Как мне было сразу не заинтересоваться таким делом? Конечно, шоферство в Париже показалось неинтересной мелко-мещанской затеей! Миклашевский торжествующе мне сообщил, что только что встретил двух русских: один из них назвал себя казачьим войсковым старшиной, а другой — полковником; они оба с большим энтузиазмом отнеслись к предложению идти в поход на Албанию и сказали, что они приведут сейчас же 80 казаков. “Войсковой старшина” получил от Миклашевского из золота, данного ему Ахмет-беем, 300 наполеонов и обещал вечером быть на вокзале вместе с этими 80 казаками для отправки в Скоплие. Миклашевский поручил мне сопровождать эту группу. Я прождал на белградской железнодорожной станции всю ночь, но никто не явился… Миклашевский стал жертвой каких-то ловких дельцов, выдавших себя за войскового старшину и полковника. Правда, в утешение они прислали Миклашевскому, по переезде сербской границы, очень любезную открытку, в которой вежливо благодарили за оказанную им финансовую поддержку…
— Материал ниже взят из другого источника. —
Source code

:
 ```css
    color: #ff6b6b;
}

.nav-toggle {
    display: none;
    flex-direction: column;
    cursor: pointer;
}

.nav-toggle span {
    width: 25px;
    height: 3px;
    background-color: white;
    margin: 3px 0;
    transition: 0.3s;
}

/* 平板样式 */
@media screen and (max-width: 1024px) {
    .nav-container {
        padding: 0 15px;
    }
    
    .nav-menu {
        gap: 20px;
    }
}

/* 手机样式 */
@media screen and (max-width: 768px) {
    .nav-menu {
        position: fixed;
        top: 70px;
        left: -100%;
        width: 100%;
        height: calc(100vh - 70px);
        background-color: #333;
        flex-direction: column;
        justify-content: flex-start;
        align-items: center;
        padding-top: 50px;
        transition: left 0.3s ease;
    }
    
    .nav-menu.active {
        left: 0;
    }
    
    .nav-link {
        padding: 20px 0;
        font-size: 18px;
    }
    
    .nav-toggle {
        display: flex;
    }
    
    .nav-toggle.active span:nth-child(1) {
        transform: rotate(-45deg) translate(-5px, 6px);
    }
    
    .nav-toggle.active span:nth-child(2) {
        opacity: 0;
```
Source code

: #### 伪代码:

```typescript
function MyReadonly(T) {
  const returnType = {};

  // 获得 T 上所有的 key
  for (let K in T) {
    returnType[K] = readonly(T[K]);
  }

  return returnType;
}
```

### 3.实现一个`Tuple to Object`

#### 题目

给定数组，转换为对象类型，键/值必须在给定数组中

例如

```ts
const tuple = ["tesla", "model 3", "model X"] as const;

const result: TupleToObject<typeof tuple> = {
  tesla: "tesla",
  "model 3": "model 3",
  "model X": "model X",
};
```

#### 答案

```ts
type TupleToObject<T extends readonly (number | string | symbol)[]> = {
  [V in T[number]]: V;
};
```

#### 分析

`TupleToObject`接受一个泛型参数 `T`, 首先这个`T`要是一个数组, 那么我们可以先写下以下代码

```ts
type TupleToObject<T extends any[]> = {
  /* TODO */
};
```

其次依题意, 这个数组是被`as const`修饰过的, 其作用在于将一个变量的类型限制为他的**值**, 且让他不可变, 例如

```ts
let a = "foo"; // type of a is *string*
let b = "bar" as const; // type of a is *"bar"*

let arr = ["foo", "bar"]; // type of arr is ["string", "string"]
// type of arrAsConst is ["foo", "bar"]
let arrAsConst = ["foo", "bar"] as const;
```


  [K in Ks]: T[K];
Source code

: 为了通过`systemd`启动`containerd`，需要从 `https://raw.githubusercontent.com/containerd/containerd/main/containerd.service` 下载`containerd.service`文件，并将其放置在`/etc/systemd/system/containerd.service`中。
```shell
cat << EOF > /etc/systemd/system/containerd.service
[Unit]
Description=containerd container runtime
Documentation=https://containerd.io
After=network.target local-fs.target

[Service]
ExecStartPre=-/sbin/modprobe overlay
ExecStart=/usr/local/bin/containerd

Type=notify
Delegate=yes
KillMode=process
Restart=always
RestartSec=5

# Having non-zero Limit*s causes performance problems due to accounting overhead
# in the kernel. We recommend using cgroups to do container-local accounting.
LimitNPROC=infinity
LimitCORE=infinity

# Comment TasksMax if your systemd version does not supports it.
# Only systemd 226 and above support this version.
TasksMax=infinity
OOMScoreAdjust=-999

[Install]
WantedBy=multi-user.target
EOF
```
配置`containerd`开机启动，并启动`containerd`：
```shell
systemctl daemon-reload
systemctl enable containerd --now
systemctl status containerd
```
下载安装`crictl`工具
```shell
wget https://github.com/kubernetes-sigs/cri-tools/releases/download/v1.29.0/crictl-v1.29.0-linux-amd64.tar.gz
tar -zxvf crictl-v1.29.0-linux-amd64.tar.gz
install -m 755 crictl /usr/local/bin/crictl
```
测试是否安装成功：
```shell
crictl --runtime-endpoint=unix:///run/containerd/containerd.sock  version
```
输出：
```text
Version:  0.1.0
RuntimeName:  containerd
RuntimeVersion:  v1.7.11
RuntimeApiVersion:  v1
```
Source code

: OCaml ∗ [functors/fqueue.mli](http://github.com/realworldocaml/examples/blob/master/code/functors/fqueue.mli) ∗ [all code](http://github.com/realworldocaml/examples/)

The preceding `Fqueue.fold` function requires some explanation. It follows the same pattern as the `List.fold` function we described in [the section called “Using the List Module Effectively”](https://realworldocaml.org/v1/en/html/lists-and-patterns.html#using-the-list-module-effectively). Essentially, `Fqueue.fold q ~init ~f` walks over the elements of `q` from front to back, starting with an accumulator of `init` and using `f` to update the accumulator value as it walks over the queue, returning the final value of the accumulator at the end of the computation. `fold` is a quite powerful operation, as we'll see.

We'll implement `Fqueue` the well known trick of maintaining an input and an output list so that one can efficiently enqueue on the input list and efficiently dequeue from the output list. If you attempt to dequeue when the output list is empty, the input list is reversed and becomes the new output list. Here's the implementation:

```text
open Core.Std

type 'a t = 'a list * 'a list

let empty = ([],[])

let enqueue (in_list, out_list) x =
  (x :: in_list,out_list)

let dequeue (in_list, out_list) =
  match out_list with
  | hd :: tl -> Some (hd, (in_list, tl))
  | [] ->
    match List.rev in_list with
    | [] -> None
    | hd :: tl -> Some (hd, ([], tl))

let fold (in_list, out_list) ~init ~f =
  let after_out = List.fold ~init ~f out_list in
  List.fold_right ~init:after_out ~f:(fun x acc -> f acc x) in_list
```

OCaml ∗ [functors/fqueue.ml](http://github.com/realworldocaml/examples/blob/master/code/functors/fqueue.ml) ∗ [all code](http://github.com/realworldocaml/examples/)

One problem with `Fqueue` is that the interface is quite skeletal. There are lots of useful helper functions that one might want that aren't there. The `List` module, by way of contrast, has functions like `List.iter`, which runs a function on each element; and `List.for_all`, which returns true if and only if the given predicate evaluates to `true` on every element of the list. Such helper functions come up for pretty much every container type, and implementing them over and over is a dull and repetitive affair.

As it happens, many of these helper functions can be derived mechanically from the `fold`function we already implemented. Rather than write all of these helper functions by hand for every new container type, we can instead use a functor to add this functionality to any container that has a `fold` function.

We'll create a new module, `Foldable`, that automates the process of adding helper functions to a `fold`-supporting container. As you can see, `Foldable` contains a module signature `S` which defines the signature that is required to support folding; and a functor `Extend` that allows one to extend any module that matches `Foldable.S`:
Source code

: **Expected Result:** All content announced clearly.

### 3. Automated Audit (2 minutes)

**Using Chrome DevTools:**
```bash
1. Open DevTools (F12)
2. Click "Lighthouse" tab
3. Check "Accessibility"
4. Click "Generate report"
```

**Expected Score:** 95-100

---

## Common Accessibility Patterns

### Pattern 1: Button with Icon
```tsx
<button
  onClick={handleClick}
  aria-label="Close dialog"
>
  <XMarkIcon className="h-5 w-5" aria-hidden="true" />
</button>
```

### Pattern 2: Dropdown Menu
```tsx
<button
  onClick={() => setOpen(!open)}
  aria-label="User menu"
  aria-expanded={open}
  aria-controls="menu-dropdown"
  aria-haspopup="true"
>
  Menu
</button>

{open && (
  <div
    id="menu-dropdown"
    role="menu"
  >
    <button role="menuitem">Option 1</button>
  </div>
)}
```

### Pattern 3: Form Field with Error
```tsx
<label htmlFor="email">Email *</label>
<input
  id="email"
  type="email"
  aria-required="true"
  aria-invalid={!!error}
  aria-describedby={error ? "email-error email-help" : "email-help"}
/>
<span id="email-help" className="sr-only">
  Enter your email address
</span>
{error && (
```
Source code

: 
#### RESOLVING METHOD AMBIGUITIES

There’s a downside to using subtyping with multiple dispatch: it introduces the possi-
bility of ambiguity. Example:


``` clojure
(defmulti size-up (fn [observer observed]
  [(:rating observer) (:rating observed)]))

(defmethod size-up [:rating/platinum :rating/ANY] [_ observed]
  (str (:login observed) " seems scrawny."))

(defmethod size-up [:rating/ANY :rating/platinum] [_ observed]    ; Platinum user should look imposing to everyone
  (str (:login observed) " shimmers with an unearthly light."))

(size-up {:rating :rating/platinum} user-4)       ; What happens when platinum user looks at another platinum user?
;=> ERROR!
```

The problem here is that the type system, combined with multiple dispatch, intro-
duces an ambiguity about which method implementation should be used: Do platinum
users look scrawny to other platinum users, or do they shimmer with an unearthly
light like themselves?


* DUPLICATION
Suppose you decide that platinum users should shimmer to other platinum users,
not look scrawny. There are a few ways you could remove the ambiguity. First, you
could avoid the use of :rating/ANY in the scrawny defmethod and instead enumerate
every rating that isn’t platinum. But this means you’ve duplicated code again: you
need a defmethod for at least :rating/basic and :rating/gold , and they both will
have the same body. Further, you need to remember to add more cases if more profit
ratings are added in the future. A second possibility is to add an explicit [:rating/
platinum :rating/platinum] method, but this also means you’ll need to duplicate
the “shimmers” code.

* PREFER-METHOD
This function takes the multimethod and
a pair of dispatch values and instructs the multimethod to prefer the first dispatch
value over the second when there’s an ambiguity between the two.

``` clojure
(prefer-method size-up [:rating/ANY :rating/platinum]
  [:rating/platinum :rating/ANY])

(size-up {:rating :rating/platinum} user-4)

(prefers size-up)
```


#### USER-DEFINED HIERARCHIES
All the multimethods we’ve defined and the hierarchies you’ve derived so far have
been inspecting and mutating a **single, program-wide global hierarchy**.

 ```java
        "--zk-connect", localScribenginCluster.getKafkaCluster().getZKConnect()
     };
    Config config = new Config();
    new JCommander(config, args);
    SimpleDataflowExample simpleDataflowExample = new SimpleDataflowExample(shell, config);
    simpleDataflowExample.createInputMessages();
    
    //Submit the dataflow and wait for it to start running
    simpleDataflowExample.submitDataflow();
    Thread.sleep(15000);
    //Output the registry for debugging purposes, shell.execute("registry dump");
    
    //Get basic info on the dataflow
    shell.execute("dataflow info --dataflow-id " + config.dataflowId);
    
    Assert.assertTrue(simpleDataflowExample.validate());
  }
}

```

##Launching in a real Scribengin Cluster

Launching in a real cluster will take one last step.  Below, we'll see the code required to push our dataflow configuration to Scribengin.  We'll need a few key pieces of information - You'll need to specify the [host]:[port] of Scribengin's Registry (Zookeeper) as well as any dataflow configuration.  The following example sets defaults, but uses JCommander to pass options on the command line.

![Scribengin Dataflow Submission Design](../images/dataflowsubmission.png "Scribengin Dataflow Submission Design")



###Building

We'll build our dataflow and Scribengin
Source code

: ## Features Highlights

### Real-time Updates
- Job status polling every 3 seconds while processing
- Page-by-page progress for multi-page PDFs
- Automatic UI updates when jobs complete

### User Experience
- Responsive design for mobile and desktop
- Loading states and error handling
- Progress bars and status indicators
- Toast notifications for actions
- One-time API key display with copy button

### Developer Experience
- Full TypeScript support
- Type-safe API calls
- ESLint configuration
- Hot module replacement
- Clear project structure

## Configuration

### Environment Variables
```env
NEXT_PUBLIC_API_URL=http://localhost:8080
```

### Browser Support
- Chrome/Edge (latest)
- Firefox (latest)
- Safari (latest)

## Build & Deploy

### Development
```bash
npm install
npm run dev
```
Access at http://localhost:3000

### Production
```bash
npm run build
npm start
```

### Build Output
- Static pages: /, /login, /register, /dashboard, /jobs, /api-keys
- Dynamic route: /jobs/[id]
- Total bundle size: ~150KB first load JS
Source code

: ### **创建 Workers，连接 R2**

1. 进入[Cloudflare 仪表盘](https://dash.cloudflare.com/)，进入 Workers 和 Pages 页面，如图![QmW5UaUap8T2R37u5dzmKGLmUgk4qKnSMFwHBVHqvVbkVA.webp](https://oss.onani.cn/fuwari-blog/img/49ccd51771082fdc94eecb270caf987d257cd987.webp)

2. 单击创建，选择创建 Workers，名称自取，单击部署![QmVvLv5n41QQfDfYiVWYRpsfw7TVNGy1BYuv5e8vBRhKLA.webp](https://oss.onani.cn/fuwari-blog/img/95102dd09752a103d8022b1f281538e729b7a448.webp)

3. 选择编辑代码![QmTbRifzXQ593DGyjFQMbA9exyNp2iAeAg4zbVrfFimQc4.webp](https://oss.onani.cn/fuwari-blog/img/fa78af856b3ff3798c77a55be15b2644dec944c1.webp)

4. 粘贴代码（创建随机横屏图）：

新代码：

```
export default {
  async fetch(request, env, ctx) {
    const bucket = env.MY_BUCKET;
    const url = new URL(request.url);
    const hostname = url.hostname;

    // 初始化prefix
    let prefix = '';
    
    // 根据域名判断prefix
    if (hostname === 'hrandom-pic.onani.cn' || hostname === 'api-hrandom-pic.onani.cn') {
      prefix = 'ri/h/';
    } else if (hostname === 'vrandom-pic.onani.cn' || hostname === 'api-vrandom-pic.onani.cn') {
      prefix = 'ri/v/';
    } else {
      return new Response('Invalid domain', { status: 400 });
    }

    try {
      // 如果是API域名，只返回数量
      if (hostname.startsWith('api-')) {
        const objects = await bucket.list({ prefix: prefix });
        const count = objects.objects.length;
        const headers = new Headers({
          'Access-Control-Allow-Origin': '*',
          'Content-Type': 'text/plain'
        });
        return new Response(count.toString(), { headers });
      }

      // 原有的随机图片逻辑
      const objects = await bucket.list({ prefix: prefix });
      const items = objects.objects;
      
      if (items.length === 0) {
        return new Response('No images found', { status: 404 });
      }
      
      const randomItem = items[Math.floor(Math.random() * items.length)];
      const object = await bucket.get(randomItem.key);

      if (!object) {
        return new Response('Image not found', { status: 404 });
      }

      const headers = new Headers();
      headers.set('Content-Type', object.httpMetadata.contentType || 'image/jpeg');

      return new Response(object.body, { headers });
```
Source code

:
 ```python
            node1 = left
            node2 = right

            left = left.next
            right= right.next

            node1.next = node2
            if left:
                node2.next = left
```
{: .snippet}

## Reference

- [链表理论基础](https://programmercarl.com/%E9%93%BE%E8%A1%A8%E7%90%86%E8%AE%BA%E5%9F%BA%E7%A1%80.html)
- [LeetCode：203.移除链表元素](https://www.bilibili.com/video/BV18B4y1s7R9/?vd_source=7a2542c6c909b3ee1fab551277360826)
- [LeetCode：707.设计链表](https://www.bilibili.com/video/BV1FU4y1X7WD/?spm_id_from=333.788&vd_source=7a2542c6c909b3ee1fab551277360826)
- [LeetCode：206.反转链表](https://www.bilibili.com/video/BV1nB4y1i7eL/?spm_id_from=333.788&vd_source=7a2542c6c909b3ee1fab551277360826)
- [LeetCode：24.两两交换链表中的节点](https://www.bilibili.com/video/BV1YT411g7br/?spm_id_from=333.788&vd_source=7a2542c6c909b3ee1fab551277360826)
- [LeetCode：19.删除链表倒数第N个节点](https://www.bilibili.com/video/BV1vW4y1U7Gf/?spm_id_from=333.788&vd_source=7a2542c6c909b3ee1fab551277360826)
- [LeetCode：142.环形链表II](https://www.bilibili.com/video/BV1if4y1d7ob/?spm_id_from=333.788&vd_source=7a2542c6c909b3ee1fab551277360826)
Тогда на следующий день мы с Миклашевским начали на улицах Белграда вербовать русских, к вечеру того же дня в отряде оказалось 108 человек, и мы благополучно проехали в Скоплие.

Оттуда пешком прошли в Дебар, где 16 декабря был окончательно сформирован Русский отряд. Начальником его был назначен полковник Миклашевский, его помощником — полковник Берестовский, начальником штаба, причисленным к Генеральному штабу, — полковник Русинов, командиром батареи — полковник Барбович, начальником пулеметной команды — полковник Улагай. Меня назначили взводным командиром. Всего нас было на офицерских должностях 15 человек, при вооружении, состоявшем из 8 итальянских пулеметов “фиат” и 4 горных бронзовых австрийских орудий, помнивших раннюю молодость императора Франца Иосифа.